Album Reviews

Emilíana Torrini – Rarities

(One Little Indian) UK release date: 20 September 2010

Emilíana Torrini - Rarities It might seem a bit early for a collection of B-sides and remixes from Emilíana Torrini, given her relatively meagre output of three albums thus far. Yet somehow just over a decade has elapsed since her first singles for One Little Indian, while her solo records have established her as an artist to keep an eye on, one capable of several different styles in the course of a long player.

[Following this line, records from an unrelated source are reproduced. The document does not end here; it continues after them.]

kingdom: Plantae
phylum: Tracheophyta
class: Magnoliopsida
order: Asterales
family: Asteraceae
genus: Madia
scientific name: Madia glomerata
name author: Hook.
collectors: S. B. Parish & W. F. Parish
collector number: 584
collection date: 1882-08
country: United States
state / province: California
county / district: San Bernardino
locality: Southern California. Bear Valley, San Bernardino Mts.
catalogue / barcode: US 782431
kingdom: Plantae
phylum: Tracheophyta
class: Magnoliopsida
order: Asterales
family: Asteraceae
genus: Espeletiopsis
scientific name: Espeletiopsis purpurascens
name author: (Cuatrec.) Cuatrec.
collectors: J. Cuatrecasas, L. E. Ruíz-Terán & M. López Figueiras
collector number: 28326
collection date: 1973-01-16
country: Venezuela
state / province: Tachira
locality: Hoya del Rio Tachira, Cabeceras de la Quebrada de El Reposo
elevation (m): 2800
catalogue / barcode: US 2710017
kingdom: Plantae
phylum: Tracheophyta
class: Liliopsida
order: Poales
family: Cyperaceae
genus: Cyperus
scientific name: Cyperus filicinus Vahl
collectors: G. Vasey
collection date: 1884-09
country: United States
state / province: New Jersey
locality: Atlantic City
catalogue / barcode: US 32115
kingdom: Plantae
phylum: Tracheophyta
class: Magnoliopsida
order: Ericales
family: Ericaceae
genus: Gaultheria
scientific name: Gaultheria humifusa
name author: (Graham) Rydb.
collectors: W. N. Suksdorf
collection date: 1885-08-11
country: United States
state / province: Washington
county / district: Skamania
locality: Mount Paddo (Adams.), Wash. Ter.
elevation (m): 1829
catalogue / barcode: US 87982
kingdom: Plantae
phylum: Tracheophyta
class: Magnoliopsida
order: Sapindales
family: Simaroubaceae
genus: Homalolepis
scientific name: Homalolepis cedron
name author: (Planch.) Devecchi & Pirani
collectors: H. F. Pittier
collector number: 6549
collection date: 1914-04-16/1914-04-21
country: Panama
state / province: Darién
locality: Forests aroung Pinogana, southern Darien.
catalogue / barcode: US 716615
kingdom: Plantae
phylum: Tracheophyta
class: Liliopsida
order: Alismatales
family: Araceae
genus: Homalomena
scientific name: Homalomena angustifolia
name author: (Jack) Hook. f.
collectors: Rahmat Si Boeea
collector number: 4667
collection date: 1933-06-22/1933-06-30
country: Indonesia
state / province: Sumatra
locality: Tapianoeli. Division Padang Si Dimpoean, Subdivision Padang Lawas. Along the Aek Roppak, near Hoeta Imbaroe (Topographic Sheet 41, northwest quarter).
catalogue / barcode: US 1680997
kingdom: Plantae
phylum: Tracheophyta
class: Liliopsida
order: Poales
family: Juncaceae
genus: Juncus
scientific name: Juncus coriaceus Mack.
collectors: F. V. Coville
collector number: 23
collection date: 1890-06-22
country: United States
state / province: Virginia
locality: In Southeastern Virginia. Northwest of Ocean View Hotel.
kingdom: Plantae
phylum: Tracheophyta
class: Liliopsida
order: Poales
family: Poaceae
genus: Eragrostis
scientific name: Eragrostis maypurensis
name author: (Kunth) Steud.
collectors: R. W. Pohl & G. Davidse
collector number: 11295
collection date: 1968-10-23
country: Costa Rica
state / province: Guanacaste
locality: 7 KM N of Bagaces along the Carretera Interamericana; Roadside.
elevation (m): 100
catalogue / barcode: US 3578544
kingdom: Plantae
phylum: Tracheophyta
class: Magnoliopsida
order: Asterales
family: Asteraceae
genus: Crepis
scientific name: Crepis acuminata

Inevitably her voice and eclectic approach, not to mention her Icelandic roots, have led to comparisons with her better known compatriot Björk. While the two have an undeniably similar approach to their music Torrini has her own vocal style, not as demonstrative but still very distinctive, able to stamp her personality on her music within just a few seconds.

Some of the songs here will be familiar to Torrini devotees, and even those that are not exhibit the singer’s familiar charms. Tuna Fish, for example sounds like a recording made directly from her own bedroom. “I am lying in my bed watching a spider eat the fly,” she confides. Her effortless word painting is an attractive feature throughout, with a beautifully picturesque verse on To Be Free leading to a chorus that wanders restlessly to the words “I don’t know what to do with myself”.

If You Go Away is a different sound world altogether, extremely humid and more than a little unsettling in its first verse resignation that “if you go away on this summer’s day, then you might as well take the sun away”. The music blossoms when Torrini looks at the other side of the coin, the scenario that the object of her affections might actually stay. Dead Things, while more of a seemingly routine ballad, also pulls off this trick effectively, getting off to a relatively downbeat start but suddenly drenching itself in distortion half way through.

The second disc includes some remixes which are on the face of things superficial, but are generally well chosen. The lovely instrumentation on Baby Blue is very subtly expanded into a widescreen version by Rae & Christian, while Futureshock do a nice, spacey house number on To Be Free, which shows its versatility with further remixes from Dillon & Dickens and Raw Deal.

Long term Torrini fans will have heard a lot of this material before, but the collection is thoughtfully planned and strikingly packaged, its butterfly images on the front cover something of a visual indication of what lies in store. The former Gus Gus vocalist, even in her B-sides and outtakes, is capable of saying more than your average songwriter.